Combination Regimen with Statins and NSAIDs: a Promising Strategy for Cancer Chemoprevention
Statins and nonsteroidal antiinflammatory drugs (NSAIDs) are commonly prescribed for lowering cholesterol and anti-inflammation, respectively. Recently, their potential roles as cancer chemopreventive agents have been subject to intensive studies. Human trials have not provided conclusive results on the protective effects of statins against different cancers, while more convincing results have been observed for cancer preventive effects of NSAIDs, especially on colorectal cancer. A promising strategy to enhance the cancer preventive efficacy of statins and NSAIDs is to use them in combination, which may produce synergy and lower the dose required for each agent.

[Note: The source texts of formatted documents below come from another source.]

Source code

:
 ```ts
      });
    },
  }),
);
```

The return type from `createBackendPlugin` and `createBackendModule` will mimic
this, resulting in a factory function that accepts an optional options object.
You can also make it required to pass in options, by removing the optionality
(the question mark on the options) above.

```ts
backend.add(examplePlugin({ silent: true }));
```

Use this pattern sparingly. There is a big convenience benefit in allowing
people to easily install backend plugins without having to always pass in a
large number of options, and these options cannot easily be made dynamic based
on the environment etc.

This strategy is of particular interest for potential use of low doses of statins and NSAIDs on a long-term basis for cancer chemoprevention; increased risks for gastrointestinal and cardiovascular side effects associated with the use of NSAIDs have been observed in colorectal cancer chemopreventive trials. This article reviews the evidence for the cancer preventive actions of statins and NSAIDs, as well as their possible synergistic action and the mechanisms involved.
Hang Xiao and C.S. Yang. "Combination Regimen with Statins and NSAIDs: a Promising Strategy for Cancer Chemoprevention" International Journal of Cancer 123.5 (2008): 983-990.